Faut-il souffrir pour créer ?

La santé mentale est devenue un sujet central dans nos sociétés. Et la musique, comme les autres formes d’art, y joue un rôle paradoxal. Derrière les œuvres qui parlent de santé mentale, il y a des personnes qui, souvent, s’épuisent pour les produire.

« Le public a ce besoin de fête, donc je dois aller bien sur scène, apporter de la force et de l’énergie, montrer quelque chose pour les autres. » – DJ Pompompom

Rythmes instables, pression économique, exposition permanente, injonction à la performance, comparaison continue, précarité structurelle, confusion entre identité personnelle et image publique… L’industrie culturelle peut devenir un environnement où l’on doit rester fragile pour rester intéressant, vulnérable pour rester visible, intense pour rester légitime.

J’ai capté récemment qu’avant la Cindy artiste, il y a la Cindy qui adore cuisiner… Il ne faut pas que j’oublie cette connexion aux choses que j’aime, qui précèdent mon geste artistique.” – Cindy Pooch

Comment l’art peut-il devenir un outil de soin collectif sans sacrifier celles et ceux qui le fabriquent ? Pourquoi la souffrance reste-t-elle si valorisée dans les récits artistiques ? Et surtout : peut-on imaginer un écosystème culturel où créer ferait du bien, autant au public qu’aux artistes ?

Afin de les différencier des humains, on a beaucoup construit les artistes comme des êtres qui doivent souffrir.

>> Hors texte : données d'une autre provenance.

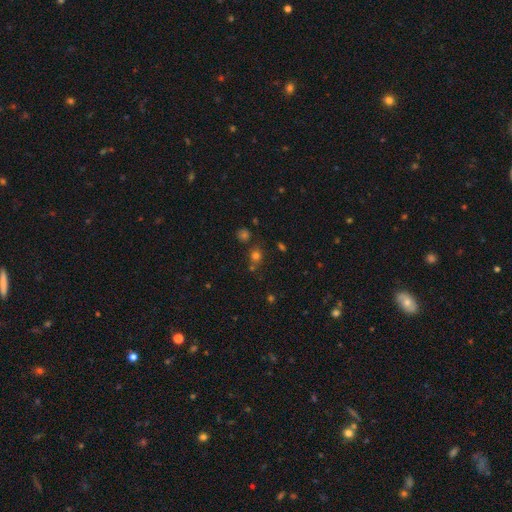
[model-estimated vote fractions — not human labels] This is likely a smooth galaxy (69%). How rounded: likely round (74%). Merging: likely none (70%).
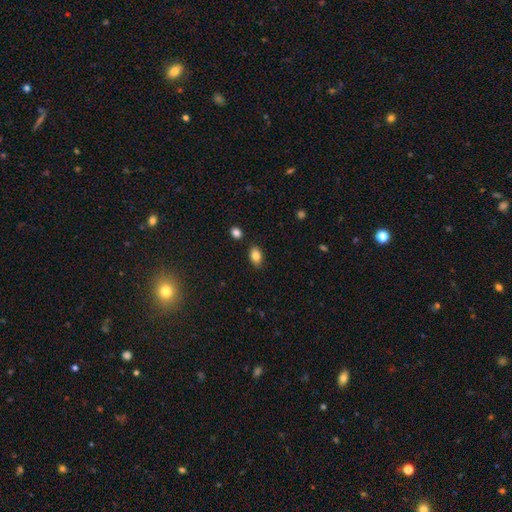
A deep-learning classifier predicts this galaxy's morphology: smooth 85%, star or artifact 9%, featured or disk 6%. Down the decision tree: how rounded — in between (86%); merging — none (85%).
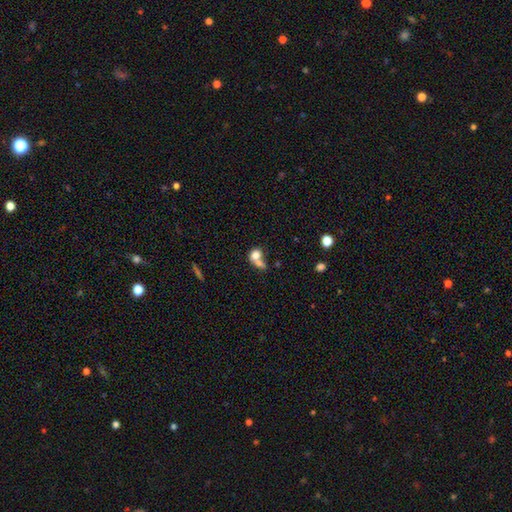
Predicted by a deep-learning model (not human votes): Q: Smooth or featured?
A: smooth (73%); runner-up: featured or disk (17%)
Q: How rounded?
A: round (55%); runner-up: in between (42%)
Q: Merging?
A: merger (60%); runner-up: none (23%)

L’artiste doit faire vivre quelque chose de cathartique.” – Mélanie Gosse

Pour la dernière de cette saison, Camille Viguié reçoit DJ Pompompom, artiste DJ, Cindy Pooch, chanteuse et compositrice, et Mélanie Gosse, psychanalyste et psychologue clinicienne.

Une émission enregistrée pendant la 8e édition du festival À l’école de l’Anthropocène.